### PASSAGE
Advocate General Szpunar has issued an opinion on various directives in the context of copyright infringement involving peer-to-peer networks in Mircom International Content Management & Consulting (MICM) Limited v Telenet BVBA (Case C 597/19). The case centred on so-called “copyright trolls” who threaten court action so they can collect the names and addresses of infringers to offer them an amicable settlement in return for the payment of a certain sum, usually without actually going ahead with court proceedings. In effect the AG said that “copyright trolls” may not receive information about users sharing copyright-protected content on peer-to-peer networks so that they can pursue them for damages for infringement and that EU law could not be used for abusive or fraudulent reasons. In addition, users sharing copyright-protected works on peer-to-peer networks, even if only short fragments, are carrying out acts of communication to the public.

The case arose in the context of licences for the communication to the public of films on peer-to-peer networks and internet file-sharing networks, which were held by the claimant Mircom. The licences contracts required Mircom to investigate acts of infringement of the film producers’ exclusive rights committed on the networks and, in its own name, to take legal action against the infringers to get compensation. It had to pass half of that compensation to the film producers.

Mircom sought an order in the Antwerp Companies Court that the ISP Telenet produce the identification data for its customers whose internet connections had been used to share on a peer-to-peer network using the BitTorrent protocol films from the claimant's catalogue. The Belgian court referred the case to the CJEU for a preliminary ruling on the following questions:

Can the downloading of a file via a peer-to-peer network and the simultaneous provision for uploading of parts (‘pieces’) thereof (which may be very fragmentary as compared to the whole) (‘seeding’) be regarded as a communication to the public under Article 3(1) of the Copyright Directive 2001/29, even if the individual pieces as such are unusable?

If so, is there a de minimis threshold above which the seeding of those pieces would constitute a communication to the public?

Is the fact that seeding can take place automatically (as a result of the torrent client’s settings), and thus without the user’s knowledge, relevant?

Can a person who is the contractual holder of the copyright (or related rights), but does not themselves exploit those rights but merely claims damages from alleged infringers — and whose economic business model thus depends on the existence of piracy, not on combating it — enjoy the same rights as those conferred by Chapter II of the Enforcement Directive 2004/48 on authors or licence holders who do exploit copyright in the normal way?

How can the licence holder in that case have suffered ‘prejudice’ (under Article 13 of Directive 2004/48) as a result of the infringement?

Are the specific circumstances set out in questions 1 and 2 relevant when assessing the correct balance to be struck between the enforcement of intellectual property rights and the rights and freedoms safeguarded by the Charter on Human Rights, such as respect for private life and protection of personal data, particularly in the context of the assessment of proportionality?

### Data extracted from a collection

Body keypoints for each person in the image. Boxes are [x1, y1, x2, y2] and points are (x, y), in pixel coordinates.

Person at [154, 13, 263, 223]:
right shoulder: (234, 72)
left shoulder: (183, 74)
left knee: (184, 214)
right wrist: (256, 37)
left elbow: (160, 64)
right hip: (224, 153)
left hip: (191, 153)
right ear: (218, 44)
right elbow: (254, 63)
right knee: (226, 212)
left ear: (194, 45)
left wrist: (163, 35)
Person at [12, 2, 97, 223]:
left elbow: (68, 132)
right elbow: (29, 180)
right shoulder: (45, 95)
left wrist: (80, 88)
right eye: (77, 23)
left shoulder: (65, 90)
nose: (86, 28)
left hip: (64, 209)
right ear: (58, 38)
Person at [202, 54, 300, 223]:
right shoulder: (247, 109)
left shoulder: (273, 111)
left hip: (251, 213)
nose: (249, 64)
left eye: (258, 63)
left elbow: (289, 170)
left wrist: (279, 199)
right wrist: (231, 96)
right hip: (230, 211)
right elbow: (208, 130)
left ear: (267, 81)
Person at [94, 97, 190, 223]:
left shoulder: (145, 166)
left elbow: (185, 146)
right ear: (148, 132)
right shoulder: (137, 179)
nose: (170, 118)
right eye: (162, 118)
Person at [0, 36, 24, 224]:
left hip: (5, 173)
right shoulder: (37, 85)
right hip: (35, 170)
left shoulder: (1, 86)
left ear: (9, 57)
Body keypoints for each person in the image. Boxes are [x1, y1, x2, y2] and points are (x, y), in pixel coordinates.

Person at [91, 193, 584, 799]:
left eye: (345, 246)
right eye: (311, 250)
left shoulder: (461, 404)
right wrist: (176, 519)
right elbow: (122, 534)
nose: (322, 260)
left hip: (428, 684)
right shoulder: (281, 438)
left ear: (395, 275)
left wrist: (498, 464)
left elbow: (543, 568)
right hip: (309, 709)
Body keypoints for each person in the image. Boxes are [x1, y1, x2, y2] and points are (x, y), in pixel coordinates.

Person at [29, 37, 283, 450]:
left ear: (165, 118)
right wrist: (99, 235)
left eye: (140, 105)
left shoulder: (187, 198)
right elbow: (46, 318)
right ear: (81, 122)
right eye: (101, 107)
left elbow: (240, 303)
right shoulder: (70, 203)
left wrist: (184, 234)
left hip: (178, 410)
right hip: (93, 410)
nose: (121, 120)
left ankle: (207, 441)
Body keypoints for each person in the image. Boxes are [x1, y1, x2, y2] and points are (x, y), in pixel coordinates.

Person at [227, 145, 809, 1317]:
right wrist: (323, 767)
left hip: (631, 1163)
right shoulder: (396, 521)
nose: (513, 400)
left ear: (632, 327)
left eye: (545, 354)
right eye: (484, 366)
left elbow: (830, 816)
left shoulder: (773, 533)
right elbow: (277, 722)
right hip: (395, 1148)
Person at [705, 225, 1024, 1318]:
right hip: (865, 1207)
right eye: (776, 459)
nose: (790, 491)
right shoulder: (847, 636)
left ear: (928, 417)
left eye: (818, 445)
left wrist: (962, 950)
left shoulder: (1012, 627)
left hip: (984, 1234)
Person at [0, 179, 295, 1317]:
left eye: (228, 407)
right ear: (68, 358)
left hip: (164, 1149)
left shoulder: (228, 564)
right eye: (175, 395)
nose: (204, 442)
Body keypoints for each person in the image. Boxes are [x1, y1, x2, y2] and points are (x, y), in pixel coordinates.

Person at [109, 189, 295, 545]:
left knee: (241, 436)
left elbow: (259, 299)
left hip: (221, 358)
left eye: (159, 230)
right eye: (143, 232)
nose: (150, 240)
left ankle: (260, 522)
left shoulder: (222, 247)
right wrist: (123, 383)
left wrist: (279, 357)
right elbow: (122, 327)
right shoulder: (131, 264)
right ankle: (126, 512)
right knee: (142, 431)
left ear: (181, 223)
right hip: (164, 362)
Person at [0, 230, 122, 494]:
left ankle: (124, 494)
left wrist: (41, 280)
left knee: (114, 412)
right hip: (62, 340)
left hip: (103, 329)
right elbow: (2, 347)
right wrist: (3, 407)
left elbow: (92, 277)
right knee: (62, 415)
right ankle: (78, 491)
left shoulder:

### WHAT TO WORK ON
Please continue the article on the Advocate General's opinion in Mircom v Telenet from the point where it stops, leaving the rows out of it.

### ANSWER BELOW
Is, in all those circumstances, the systematic registration and general further processing of the IP-addresses of a ‘swarm’ of ‘seeders’ (by the licence holder, and by a third party on their behalf) legitimate under Article 6(1) of the GDPR?

Advocate General Szpunar delivered an opinion in the proceedings, saying: 

Article 3 of Directive 2001/29/EC must be interpreted as meaning that the act of making pieces of a file containing a protected work available for download within the context of a peer-to-peer network, even before the user concerned has themselves downloaded that file in its entirety, falls within the scope of the right to make works available to the public, in accordance with that article, and that user’s full knowledge of the facts is not decisive.

Article 4(b) of Directive 2004/48/EC must be interpreted as meaning that a body which, although it has acquired certain rights over protected works, does not exploit them, but merely claims damages from individuals who infringe those rights, does not have the status to benefit from the measures, procedures and remedies provided for in Chapter II of that Directive, to the extent that the national court finds that the acquisition of rights by that body was solely for the purpose of obtaining that status. Directive 2004/48 neither requires nor prevents the member state from attributing that status, in its national legislation, to an assignee of claims relating to infringements of intellectual property rights.

Articles 8(1) and 3(2) of Directive 2004/48 mean that the national court must refuse to grant entitlement to the right of information provided for in Article 8, in the light of the circumstances of the dispute, it finds that the request for information is unjustified or unlawful.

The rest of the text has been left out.